(Records to process)

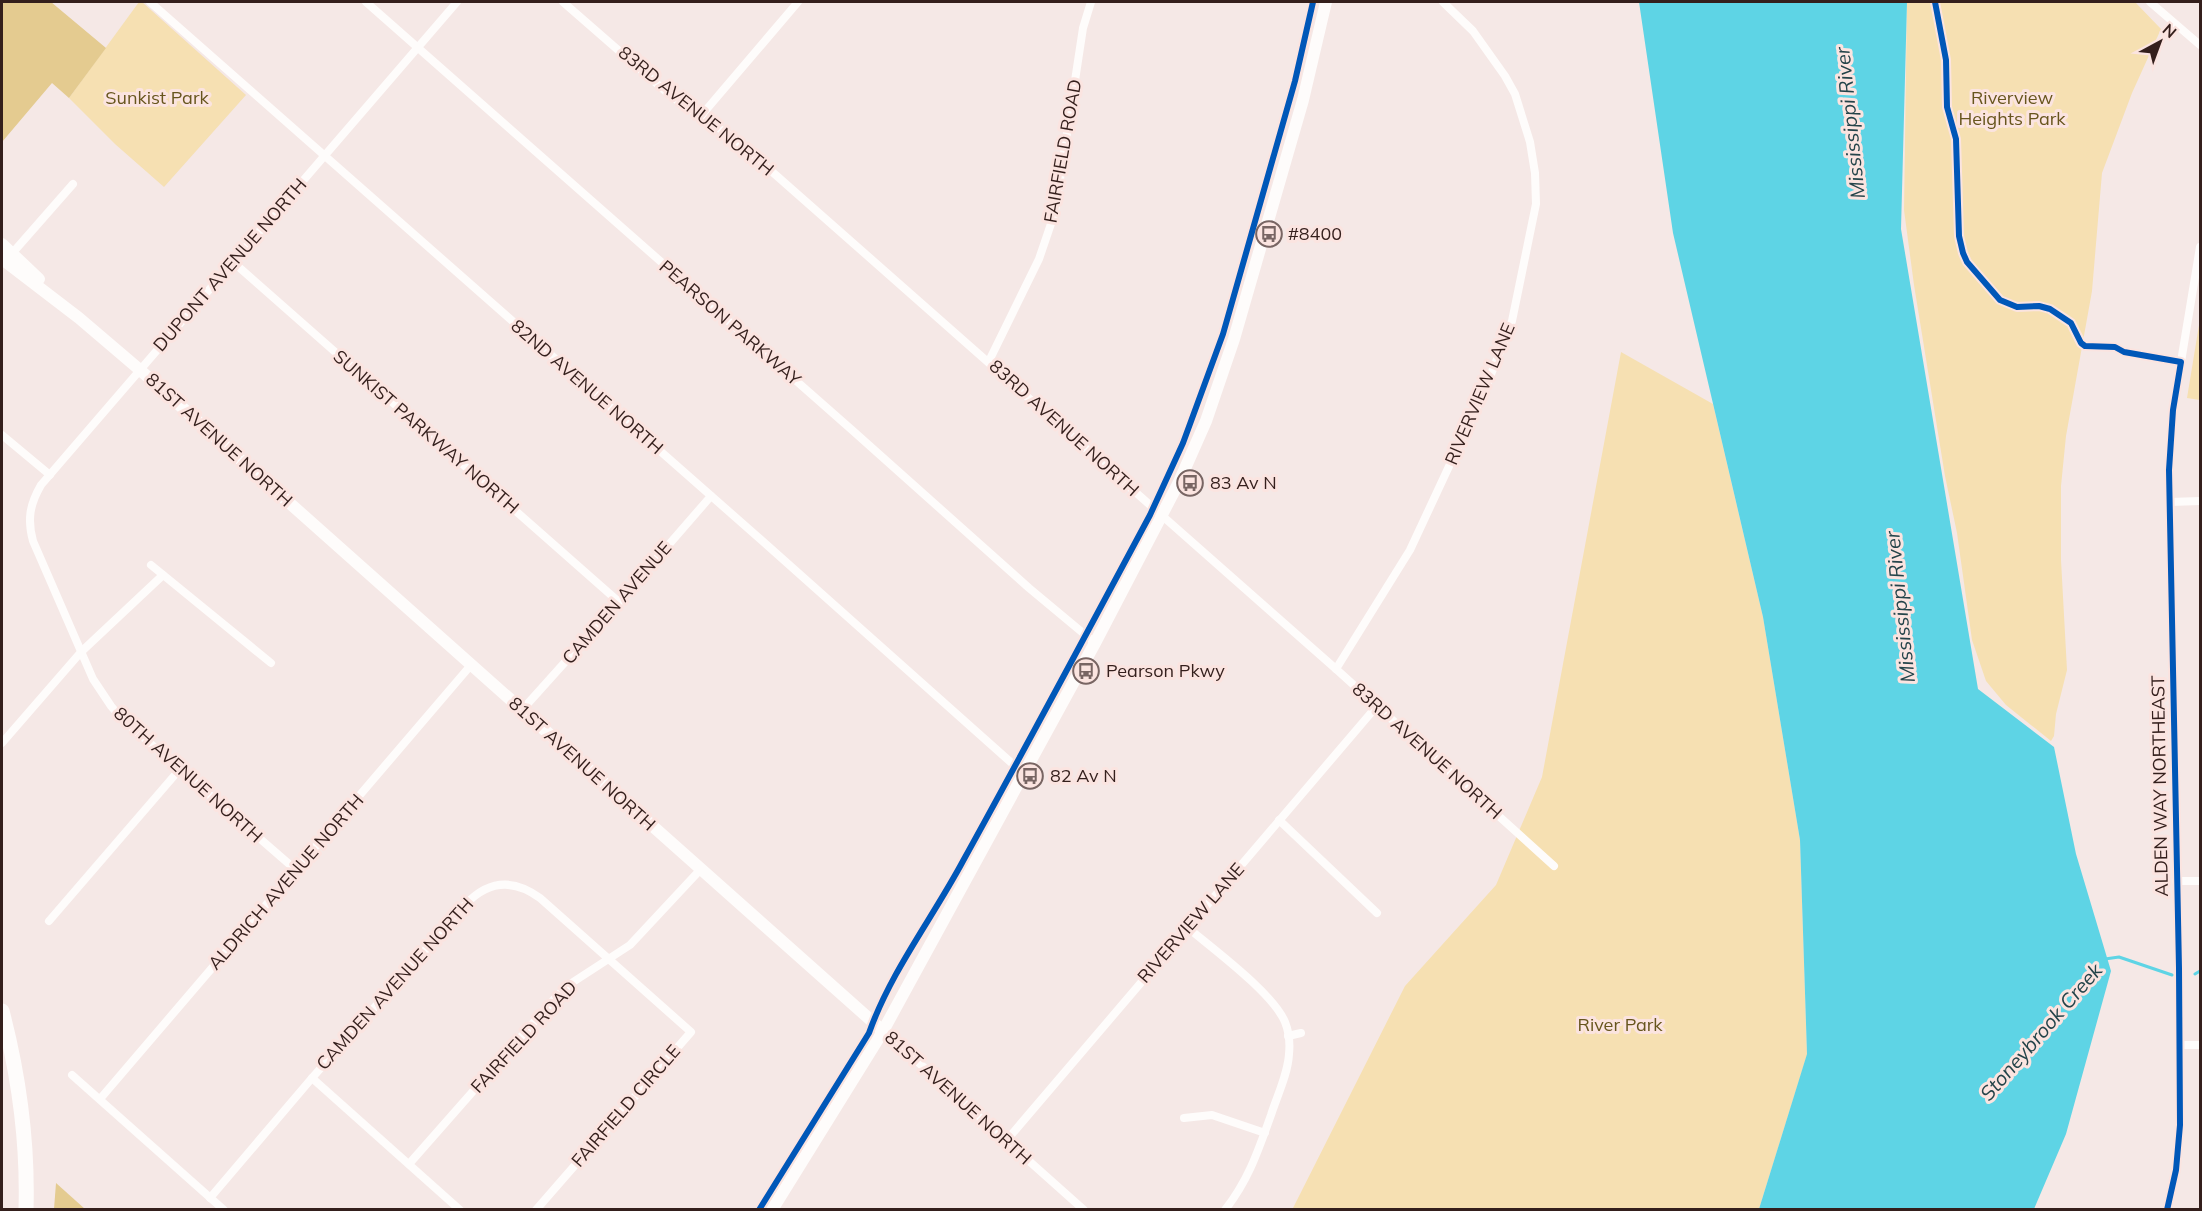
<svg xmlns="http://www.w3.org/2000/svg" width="2202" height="1211" font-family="Mulish,sans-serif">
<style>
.green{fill:#f6e0b2}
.forest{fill:#e4cb90}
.water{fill:#5ed4e5}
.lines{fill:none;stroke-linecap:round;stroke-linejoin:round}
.stream{stroke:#5ed4e5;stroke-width:3}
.street{stroke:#fefcfb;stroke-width:8}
.secondary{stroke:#fefcfb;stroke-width:12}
.highway{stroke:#fefcfb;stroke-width:15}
.cycleway-casing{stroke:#fbe4e0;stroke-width:10}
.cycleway{stroke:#0057b8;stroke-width:6}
.labels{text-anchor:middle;stroke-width:6;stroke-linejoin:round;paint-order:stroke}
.park-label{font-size:18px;fill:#67551d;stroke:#fbe4e0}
.street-label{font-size:18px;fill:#341f1c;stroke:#fbe4e0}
.poi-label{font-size:18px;fill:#341f1c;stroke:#fbe4e0;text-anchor:start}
.water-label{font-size:20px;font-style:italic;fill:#24444a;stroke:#fbe4e0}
</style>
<rect width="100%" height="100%" fill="#f5e8e6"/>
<g class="green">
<polygon points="139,2 142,2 246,95 164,187 115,144 69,98"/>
<polygon points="1907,2 2135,2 2161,29 2132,93 2102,173 2092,291 2066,436 2061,486 2061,560 2067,670 2056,714 2054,736 2051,741 2006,705 1986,681 1972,640 1957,533 1945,476 1914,285 1904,210"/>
<polygon points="2200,319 2200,400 2187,398"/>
<polygon points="1621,352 1713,404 1763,617 1800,840 1807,1055 1759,1209 1292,1210 1405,986 1496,885 1542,777"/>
</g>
<g class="forest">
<polygon points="2,2 51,2 106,48 69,98 52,83 2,142"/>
<polygon points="56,1183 85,1209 54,1209"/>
</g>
<polygon class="water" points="1639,2 1907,2 1901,229 1978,689 2054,747 2076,854 2111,971 2066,1134 2034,1209 1759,1209 1807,1054 1800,840 1763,617 1673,233"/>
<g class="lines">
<g class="stream">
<polyline points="2105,959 2119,957 2172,975"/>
<polyline points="2195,974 2200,971"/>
</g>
<g class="street">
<polyline points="150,2 759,538 1015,766 1025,772"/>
<polyline points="366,2 852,430 1029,588 1095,643"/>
<polyline points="563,2 672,97 735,139 1336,669 1554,866"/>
<polyline points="2150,2 2200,45"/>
<polyline points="700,117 798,2"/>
<polyline points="9,257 73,184"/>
<polyline points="233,262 619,602"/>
<polyline points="2124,352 2181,362"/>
<polyline points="989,361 1039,259 1055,212 1083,28 1091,2"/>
<polyline points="2,435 50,475"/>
<polyline points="2170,502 2200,501"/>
<polyline points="151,565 271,663"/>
<polyline points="1336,669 1410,550 1486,387 1512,321 1536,204 1535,173 1530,142 1515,94 1505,76 1473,31 1443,2"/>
<polyline points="522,710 619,602 711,496"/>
<polyline points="2,743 81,652 163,575"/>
<polyline points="1279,820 1377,913"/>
<path d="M 296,870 L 121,718 L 111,706 L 93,679 L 33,541 C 27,519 30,504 41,485 L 457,2"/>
<polyline points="2176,881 2200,881"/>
<polyline points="49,921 180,769"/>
<path d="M 1187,927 C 1213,949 1273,993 1285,1022 C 1289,1032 1290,1044 1289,1054 C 1288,1074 1277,1096 1271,1115 C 1258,1151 1249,1179 1225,1210"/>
<polyline points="883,1031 1084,1210"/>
<polyline points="1288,1036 1301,1033"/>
<polyline points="2179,1045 2200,1045"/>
<polyline points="72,1075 224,1210"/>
<polyline points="312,1078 460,1210"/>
<polyline points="100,1099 471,665"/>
<polyline points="1184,1118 1212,1115 1265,1133"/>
<polyline points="1006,1141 1376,707"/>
<polyline points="409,1164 556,997 570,984 630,945 700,870"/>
<path d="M 210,1198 L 312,1078 L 466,904 C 489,880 514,879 540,898 L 691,1032 L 536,1210"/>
<polyline points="2167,1210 2176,1170 2180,1125 2179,968 2169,470 2173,410 2200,247"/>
</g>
<g class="secondary">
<polyline points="2,244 39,279"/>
<polyline points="2,259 79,318 140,370 883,1031"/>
<polyline points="772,1210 883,1031 1095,643 1179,482 1206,421 1234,339 1303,100 1326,2"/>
</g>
<path class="highway" d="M 2,1011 C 19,1076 28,1142 26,1210"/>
<g class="cycleway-casing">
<g id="cycleway">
<polyline points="1935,2 1946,60 1947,107 1956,139 1959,236 1963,253 1967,262 2000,300 2017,307 2039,306 2050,309 2071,323 2081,343 2085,346 2115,347 2124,352 2181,362 2173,410 2169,470 2179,968 2180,1125 2176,1170 2167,1210"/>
<path d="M 759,1210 L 869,1033 C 891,971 932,919 963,861 C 1026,747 1088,631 1150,515 L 1183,443 L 1223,334 L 1295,81 L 1313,2"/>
</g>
</g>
<use href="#cycleway" class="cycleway"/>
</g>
<defs>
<g id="bus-ring" transform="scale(1.35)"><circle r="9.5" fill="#fbe4e0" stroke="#786563" stroke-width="1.5"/><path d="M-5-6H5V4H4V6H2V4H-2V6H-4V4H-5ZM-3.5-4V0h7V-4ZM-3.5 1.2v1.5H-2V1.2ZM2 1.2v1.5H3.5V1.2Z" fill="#786563"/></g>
</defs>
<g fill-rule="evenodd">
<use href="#bus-ring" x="1269" y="234"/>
<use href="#bus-ring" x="1190" y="483"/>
<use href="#bus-ring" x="1086" y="671"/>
<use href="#bus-ring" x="1030" y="776"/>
</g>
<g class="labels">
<g class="park-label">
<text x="157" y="104">Sunkist Park</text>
<text x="2012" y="104">Riverview<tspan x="2012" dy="21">Heights Park</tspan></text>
<text x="1620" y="1031">River Park</text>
</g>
<g class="street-label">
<text transform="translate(696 111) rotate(39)" y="6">83RD AVENUE NORTH</text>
<text transform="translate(1063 151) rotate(-80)" y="6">FAIRFIELD ROAD</text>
<text transform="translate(230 265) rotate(-49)" y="6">DUPONT AVENUE NORTH</text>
<text transform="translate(730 323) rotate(41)" y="6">PEARSON PARKWAY</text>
<text transform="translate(587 387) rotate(41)" y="6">82ND AVENUE NORTH</text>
<text transform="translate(1480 394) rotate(-67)" y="6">RIVERVIEW LANE</text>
<text transform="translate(1064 428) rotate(42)" y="6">83RD AVENUE NORTH</text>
<text transform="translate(426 432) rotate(41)" y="6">SUNKIST PARKWAY NORTH</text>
<text transform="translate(219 440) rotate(42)" y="6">81ST AVENUE NORTH</text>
<text transform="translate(617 603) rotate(-49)" y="6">CAMDEN AVENUE</text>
<text transform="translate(1427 751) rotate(42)" y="6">83RD AVENUE NORTH</text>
<text transform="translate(582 764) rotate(42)" y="6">81ST AVENUE NORTH</text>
<text transform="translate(188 775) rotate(42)" y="6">80TH AVENUE NORTH</text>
<text transform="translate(2160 786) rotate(-91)" y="6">ALDEN WAY NORTHEAST</text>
<text transform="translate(286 882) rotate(-49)" y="6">ALDRICH AVENUE NORTH</text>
<text transform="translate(1191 923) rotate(-49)" y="6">RIVERVIEW LANE</text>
<text transform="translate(395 984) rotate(-48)" y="6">CAMDEN AVENUE NORTH</text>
<text transform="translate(524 1037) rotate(-47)" y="6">FAIRFIELD ROAD</text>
<text transform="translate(958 1098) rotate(42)" y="6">81ST AVENUE NORTH</text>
<text transform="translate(626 1106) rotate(-49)" y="6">FAIRFIELD CIRCLE</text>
</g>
<g class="poi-label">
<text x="1288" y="240">#8400</text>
<text x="1210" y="489">83 Av N</text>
<text x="1106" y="677">Pearson Pkwy</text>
<text x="1050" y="782">82 Av N</text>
</g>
<g class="water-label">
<text transform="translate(1850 123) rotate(-96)" y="7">Mississippi River</text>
<text transform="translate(1900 607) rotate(-96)" y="7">Mississippi River</text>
<text transform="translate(2041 1032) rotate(-49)" y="7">Stoneybrook Creek</text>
</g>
</g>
<rect width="2202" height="1211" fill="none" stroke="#341f1c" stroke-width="6"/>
<g transform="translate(2160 42) rotate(41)" stroke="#fbe4e0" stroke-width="4.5" paint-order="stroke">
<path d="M0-4.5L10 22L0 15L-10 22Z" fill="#341f1c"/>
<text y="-9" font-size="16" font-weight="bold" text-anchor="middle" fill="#341f1c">N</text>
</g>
</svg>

(End Records to process)

• Exercise brief: Check each line of the data above for the word "lines" and copy the ones where it is found.

• Output of the task:
.lines{fill:none;stroke-linecap:round;stroke-linejoin:round}
<g class="lines">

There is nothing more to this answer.